Directive »
Output the data from its very beginning through the line containing "概念设计到市场投放的各个环节，提高效率、节约成本并增强市场", including that line, and reproduce every line without changes.

Source material »

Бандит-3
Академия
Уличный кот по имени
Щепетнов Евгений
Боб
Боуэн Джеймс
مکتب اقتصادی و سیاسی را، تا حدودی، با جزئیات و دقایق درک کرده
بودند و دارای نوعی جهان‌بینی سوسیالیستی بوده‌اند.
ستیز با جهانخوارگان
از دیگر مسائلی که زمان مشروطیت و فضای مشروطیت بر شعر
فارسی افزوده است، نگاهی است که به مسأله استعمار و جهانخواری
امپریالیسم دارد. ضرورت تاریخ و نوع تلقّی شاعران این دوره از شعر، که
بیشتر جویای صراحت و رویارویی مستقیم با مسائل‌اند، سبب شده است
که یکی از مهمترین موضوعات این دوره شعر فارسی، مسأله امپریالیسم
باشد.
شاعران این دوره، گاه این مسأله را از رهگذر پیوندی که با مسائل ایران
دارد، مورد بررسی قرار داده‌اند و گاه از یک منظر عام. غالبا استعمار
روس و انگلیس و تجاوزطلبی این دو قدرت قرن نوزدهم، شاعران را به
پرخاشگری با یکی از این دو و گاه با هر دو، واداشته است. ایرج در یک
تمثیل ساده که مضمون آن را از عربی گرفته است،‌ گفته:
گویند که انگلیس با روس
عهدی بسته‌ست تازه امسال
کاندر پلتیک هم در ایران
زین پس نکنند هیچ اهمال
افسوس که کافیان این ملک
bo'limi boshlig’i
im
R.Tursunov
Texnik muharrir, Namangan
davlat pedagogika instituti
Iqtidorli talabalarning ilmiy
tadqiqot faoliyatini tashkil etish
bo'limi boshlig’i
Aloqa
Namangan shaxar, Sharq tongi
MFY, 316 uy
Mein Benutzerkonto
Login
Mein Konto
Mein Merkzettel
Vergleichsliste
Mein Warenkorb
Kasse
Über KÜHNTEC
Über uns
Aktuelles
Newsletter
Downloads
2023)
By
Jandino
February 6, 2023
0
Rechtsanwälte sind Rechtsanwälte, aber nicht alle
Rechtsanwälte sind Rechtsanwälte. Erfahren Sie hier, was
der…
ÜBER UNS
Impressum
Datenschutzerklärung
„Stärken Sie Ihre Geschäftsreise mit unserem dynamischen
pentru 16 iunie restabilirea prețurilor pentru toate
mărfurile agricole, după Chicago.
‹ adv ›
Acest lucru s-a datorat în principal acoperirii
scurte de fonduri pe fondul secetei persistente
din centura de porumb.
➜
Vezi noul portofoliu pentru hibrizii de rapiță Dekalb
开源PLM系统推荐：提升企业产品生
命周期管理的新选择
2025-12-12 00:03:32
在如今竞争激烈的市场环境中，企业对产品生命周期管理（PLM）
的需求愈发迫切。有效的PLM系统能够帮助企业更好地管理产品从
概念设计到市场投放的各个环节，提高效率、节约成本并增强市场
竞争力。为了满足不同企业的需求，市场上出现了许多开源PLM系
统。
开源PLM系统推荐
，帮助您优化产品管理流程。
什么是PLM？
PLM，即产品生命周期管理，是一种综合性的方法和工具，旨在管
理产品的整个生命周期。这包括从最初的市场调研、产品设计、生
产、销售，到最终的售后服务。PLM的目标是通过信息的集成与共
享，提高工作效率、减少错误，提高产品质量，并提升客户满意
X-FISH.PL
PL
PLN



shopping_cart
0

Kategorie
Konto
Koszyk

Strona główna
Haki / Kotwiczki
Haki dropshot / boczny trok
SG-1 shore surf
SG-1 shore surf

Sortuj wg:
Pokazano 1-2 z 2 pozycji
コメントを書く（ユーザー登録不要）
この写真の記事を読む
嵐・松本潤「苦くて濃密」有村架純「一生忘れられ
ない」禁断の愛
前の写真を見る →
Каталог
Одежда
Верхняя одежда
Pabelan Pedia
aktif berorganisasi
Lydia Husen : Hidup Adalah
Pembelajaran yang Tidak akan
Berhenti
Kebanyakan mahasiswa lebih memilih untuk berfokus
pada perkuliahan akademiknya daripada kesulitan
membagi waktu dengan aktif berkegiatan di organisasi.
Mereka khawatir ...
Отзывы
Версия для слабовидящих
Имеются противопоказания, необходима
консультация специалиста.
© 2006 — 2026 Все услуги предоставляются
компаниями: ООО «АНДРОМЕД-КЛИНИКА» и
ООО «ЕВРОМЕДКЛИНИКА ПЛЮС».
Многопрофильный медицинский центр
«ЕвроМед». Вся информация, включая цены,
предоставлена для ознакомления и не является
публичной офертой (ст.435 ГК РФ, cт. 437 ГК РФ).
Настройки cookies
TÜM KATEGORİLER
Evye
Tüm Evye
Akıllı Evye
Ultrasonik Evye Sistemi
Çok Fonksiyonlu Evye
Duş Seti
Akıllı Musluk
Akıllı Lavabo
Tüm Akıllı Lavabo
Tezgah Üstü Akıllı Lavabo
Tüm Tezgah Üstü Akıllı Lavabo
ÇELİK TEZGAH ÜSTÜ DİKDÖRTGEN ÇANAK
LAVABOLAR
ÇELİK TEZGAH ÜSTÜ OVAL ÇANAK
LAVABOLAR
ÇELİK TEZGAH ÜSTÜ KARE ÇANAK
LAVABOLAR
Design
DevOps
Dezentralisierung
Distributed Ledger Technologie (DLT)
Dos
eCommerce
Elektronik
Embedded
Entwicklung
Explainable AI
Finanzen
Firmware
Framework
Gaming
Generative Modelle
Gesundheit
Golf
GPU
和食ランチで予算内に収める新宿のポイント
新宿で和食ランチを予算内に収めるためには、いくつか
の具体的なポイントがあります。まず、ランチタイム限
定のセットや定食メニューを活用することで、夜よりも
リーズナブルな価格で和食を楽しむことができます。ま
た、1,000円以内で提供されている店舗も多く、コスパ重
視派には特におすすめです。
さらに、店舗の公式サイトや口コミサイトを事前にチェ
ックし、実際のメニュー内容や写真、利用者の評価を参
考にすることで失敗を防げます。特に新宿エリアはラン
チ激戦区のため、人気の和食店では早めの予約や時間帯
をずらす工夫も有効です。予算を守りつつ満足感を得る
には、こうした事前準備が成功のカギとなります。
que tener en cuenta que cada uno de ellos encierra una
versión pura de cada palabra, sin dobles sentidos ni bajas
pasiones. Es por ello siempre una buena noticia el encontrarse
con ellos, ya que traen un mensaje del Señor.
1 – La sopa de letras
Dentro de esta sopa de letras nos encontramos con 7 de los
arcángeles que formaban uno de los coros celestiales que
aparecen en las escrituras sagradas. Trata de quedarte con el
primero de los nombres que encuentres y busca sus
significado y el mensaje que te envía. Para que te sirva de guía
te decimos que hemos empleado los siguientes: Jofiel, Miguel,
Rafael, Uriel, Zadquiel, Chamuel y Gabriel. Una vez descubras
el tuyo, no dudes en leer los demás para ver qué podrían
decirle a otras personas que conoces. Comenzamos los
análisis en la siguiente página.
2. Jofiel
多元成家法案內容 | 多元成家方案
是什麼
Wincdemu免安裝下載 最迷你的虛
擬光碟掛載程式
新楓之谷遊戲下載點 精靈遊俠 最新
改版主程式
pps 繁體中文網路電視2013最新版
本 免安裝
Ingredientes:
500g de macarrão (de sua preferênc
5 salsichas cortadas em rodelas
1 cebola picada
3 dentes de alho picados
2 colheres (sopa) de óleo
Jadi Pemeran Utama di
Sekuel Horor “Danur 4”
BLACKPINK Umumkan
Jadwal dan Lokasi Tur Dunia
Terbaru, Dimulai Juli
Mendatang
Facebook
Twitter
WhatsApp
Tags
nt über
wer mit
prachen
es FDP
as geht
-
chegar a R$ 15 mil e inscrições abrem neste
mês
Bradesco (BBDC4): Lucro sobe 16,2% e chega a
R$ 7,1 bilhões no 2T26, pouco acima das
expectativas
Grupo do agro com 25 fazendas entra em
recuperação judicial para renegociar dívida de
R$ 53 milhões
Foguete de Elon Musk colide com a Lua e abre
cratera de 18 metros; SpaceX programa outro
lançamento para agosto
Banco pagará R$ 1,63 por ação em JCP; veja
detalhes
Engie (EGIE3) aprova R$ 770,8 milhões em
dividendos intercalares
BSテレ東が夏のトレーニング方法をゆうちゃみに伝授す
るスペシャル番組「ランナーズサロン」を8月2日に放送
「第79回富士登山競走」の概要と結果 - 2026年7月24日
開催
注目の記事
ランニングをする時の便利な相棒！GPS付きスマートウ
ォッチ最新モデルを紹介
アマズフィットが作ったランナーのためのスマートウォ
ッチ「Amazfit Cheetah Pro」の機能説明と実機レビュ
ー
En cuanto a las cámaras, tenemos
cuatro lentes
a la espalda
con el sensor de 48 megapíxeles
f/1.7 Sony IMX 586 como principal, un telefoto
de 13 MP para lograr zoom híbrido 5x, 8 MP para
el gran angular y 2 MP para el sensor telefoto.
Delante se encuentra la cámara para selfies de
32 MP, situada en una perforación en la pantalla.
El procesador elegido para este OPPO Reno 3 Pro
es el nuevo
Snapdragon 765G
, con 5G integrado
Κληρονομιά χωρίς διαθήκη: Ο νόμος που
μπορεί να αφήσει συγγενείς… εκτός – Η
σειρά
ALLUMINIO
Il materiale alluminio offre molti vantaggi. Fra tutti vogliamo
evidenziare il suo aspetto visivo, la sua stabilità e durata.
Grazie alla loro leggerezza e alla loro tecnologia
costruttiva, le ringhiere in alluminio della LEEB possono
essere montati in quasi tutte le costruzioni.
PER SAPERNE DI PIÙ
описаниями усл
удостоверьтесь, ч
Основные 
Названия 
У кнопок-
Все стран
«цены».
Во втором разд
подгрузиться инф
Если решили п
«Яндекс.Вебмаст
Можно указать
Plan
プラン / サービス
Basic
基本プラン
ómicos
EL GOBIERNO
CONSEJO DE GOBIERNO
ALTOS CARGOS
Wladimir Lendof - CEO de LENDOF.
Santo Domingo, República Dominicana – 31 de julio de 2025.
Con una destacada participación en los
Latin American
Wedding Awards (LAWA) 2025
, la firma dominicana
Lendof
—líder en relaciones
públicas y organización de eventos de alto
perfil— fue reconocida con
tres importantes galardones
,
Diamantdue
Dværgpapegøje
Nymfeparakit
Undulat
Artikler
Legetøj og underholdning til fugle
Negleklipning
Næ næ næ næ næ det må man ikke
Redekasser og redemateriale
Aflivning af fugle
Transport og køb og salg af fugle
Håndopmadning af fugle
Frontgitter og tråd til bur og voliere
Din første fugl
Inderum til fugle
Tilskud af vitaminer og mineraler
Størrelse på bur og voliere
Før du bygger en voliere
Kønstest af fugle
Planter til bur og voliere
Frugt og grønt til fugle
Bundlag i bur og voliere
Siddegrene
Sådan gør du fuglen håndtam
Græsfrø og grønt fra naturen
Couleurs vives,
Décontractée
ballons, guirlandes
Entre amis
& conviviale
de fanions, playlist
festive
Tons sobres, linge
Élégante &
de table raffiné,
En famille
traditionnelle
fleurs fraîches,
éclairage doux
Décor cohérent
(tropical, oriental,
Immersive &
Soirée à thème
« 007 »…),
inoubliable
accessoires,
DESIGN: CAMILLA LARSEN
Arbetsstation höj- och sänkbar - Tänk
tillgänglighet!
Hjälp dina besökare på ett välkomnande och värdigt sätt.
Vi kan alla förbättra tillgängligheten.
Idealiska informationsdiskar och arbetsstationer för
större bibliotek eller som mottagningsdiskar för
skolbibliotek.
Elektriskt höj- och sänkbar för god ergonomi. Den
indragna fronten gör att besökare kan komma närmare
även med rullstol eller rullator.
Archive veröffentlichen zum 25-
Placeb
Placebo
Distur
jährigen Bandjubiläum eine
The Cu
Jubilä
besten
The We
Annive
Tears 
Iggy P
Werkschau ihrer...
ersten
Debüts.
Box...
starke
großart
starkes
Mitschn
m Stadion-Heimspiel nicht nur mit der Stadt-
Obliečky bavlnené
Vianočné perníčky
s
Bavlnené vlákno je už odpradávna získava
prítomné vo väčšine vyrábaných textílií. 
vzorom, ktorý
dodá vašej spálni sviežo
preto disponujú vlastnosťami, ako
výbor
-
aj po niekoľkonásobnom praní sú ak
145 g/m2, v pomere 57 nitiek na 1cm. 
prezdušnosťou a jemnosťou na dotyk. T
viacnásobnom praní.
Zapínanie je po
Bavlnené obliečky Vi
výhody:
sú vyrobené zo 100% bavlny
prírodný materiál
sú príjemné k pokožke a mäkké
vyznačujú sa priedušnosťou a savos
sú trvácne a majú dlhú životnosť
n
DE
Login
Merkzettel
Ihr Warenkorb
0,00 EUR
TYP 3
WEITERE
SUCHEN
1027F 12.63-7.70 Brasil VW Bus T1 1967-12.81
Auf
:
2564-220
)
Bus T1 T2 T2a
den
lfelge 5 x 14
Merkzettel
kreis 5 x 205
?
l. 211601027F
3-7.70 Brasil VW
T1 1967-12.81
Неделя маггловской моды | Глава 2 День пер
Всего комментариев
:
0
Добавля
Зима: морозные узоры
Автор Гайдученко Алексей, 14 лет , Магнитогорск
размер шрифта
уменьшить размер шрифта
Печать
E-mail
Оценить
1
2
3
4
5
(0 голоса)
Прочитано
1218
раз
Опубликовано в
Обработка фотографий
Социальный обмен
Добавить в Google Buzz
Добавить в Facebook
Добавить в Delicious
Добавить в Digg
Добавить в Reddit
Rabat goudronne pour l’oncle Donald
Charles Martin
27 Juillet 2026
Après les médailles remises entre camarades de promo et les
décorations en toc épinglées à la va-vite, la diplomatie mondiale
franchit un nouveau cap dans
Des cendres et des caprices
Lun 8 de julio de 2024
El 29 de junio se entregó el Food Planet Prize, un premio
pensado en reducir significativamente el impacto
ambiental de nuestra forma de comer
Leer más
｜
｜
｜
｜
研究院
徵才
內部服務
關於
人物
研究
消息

Result of the exercise »
Бандит-3
Академия
Уличный кот по имени
Щепетнов Евгений
Боб
Боуэн Джеймс
مکتب اقتصادی و سیاسی را، تا حدودی، با جزئیات و دقایق درک کرده
بودند و دارای نوعی جهان‌بینی سوسیالیستی بوده‌اند.
ستیز با جهانخوارگان
از دیگر مسائلی که زمان مشروطیت و فضای مشروطیت بر شعر
فارسی افزوده است، نگاهی است که به مسأله استعمار و جهانخواری
امپریالیسم دارد. ضرورت تاریخ و نوع تلقّی شاعران این دوره از شعر، که
بیشتر جویای صراحت و رویارویی مستقیم با مسائل‌اند، سبب شده است
که یکی از مهمترین موضوعات این دوره شعر فارسی، مسأله امپریالیسم
باشد.
شاعران این دوره، گاه این مسأله را از رهگذر پیوندی که با مسائل ایران
دارد، مورد بررسی قرار داده‌اند و گاه از یک منظر عام. غالبا استعمار
روس و انگلیس و تجاوزطلبی این دو قدرت قرن نوزدهم، شاعران را به
پرخاشگری با یکی از این دو و گاه با هر دو، واداشته است. ایرج در یک
تمثیل ساده که مضمون آن را از عربی گرفته است،‌ گفته:
گویند که انگلیس با روس
عهدی بسته‌ست تازه امسال
کاندر پلتیک هم در ایران
زین پس نکنند هیچ اهمال
افسوس که کافیان این ملک
bo'limi boshlig’i
im
R.Tursunov
Texnik muharrir, Namangan
davlat pedagogika instituti
Iqtidorli talabalarning ilmiy
tadqiqot faoliyatini tashkil etish
bo'limi boshlig’i
Aloqa
Namangan shaxar, Sharq tongi
MFY, 316 uy
Mein Benutzerkonto
Login
Mein Konto
Mein Merkzettel
Vergleichsliste
Mein Warenkorb
Kasse
Über KÜHNTEC
Über uns
Aktuelles
Newsletter
Downloads
2023)
By
Jandino
February 6, 2023
0
Rechtsanwälte sind Rechtsanwälte, aber nicht alle
Rechtsanwälte sind Rechtsanwälte. Erfahren Sie hier, was
der…
ÜBER UNS
Impressum
Datenschutzerklärung
„Stärken Sie Ihre Geschäftsreise mit unserem dynamischen
pentru 16 iunie restabilirea prețurilor pentru toate
mărfurile agricole, după Chicago.
‹ adv ›
Acest lucru s-a datorat în principal acoperirii
scurte de fonduri pe fondul secetei persistente
din centura de porumb.
➜
Vezi noul portofoliu pentru hibrizii de rapiță Dekalb
开源PLM系统推荐：提升企业产品生
命周期管理的新选择
2025-12-12 00:03:32
在如今竞争激烈的市场环境中，企业对产品生命周期管理（PLM）
的需求愈发迫切。有效的PLM系统能够帮助企业更好地管理产品从
概念设计到市场投放的各个环节，提高效率、节约成本并增强市场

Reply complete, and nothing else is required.